Then he recalled his own prejudice against Shaw, and grinned at his pose of philosophical judgment.
“If La d’Isola goes on like that,” remarked Hannibal, following the prima with his eyes as she gazed after the retreating Marsan, “it’s going to come to being left here, whether I mention the matter to anyone or not. I notice she’s already figured out the quickest way to Marsan’s heart—that outfit she’s wearing couldn’t possibly clash with any ensemble he might care to sport.”
January looked again, and almost laughed, because it was true: the girl’s stylish white and black blended beautifully with the symphony of silvers and grays the dandy had chosen that afternoon. Marsan should have looked ridiculous, but he didn’t: broad-shouldered, beautiful, graceful, and tall, he looked literally like a prince of moonlight, a knight sheathed in silver.
No wonder d’Isola was smitten.
“Molte bene!” Belaggio flung up his hands in delight as the company’s soubrette—the dainty and silvery-voiced little Madame Elisabetta Chiavari—made her appearance on the arm of her husband, a baritone named Trevi who bore a striking resemblance to an amiable toad. “Now, I trust we all know our way around Le Nozze di Figaro for Tuesday night. . . .”
He herded everyone into the rehearsal-room again. January and the other musicians carried in the straight-backed orchestra chairs for themselves, and traded gossip and chat: who was playing the ball at the Hermanns’ that night, who’d go on from rehearsal to the reception Fitzhugh Trulove was giving for the Opera Society at his great handsome house on the Bayou Road. “You coming to my place after that, Ben?” asked Jacques Bichet in an undervoice, unwrapping his flute from its box, and January nodded. It would make a late night—the Trulove party probably wouldn’t end till past two—and the gathering at Jacques’s would, like any after-curfew gathering of the free colored, the libres, be completely illegal. . . .

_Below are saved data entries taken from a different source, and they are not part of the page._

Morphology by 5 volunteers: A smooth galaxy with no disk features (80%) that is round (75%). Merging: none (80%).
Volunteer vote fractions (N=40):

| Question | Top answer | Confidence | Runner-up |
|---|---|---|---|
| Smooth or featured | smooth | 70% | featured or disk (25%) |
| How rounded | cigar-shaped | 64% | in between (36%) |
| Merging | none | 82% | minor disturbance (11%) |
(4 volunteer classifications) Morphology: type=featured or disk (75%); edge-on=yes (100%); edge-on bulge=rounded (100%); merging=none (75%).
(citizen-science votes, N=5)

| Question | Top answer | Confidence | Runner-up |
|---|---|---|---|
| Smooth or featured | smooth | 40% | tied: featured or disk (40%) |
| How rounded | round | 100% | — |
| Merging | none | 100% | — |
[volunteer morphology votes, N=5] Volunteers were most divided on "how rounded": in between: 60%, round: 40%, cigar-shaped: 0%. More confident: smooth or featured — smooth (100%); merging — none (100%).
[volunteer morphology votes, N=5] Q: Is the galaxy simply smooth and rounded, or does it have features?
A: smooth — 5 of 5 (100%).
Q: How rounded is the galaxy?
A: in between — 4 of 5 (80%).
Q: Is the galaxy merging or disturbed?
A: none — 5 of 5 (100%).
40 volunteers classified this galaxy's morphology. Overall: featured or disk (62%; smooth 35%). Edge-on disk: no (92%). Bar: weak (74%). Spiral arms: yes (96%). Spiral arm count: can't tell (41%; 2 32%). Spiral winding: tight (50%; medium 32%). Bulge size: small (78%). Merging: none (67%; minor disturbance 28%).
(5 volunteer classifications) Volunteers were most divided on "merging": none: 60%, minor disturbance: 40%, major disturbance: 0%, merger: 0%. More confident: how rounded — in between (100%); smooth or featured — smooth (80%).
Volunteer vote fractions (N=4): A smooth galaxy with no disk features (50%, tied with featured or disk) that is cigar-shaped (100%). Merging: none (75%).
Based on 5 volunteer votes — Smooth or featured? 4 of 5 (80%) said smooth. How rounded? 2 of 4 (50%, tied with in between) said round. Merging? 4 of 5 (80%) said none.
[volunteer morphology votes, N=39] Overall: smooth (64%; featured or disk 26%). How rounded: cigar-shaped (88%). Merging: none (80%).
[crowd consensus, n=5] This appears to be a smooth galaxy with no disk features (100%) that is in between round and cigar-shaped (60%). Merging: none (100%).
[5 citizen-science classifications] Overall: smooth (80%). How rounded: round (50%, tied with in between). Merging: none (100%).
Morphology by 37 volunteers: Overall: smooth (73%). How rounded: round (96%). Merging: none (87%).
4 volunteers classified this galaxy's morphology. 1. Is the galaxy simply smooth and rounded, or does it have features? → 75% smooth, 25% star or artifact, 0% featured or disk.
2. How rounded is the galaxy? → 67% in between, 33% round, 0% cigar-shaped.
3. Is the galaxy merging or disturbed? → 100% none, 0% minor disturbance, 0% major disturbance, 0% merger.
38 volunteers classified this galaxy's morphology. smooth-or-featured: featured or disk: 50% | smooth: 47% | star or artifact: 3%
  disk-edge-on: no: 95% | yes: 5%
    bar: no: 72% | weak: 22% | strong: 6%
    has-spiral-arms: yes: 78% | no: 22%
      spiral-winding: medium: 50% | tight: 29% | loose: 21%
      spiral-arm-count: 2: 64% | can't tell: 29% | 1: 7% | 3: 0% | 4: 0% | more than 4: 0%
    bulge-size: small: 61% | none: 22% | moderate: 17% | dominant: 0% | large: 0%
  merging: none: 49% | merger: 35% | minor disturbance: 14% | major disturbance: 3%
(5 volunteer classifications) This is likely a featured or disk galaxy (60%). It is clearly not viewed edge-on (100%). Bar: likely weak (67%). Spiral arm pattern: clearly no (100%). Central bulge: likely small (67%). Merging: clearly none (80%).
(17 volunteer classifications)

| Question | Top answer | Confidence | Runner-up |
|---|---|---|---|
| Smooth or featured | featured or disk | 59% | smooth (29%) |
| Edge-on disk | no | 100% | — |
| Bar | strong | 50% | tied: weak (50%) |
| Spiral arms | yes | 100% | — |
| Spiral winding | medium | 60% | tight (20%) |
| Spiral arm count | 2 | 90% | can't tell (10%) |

But what else was Carnival for?
As old Uncle Bichet liked to say—tuning up his cello with its sweet conversational voice—You can sleep during Lent.
“It’s wonderful to see everyone here looking so well!” James Caldwell paused in the rehearsal-room door to make an entrance, a tall man, handsome and energetic, his flowing brown hair and carefully-groomed sidewhiskers a souvenir of his own days on the stage. All his gestures seemed rehearsed. “I’m sure we’re all prepared to make this opera season, the first Italian Opera in this city, a special and spectacular event.”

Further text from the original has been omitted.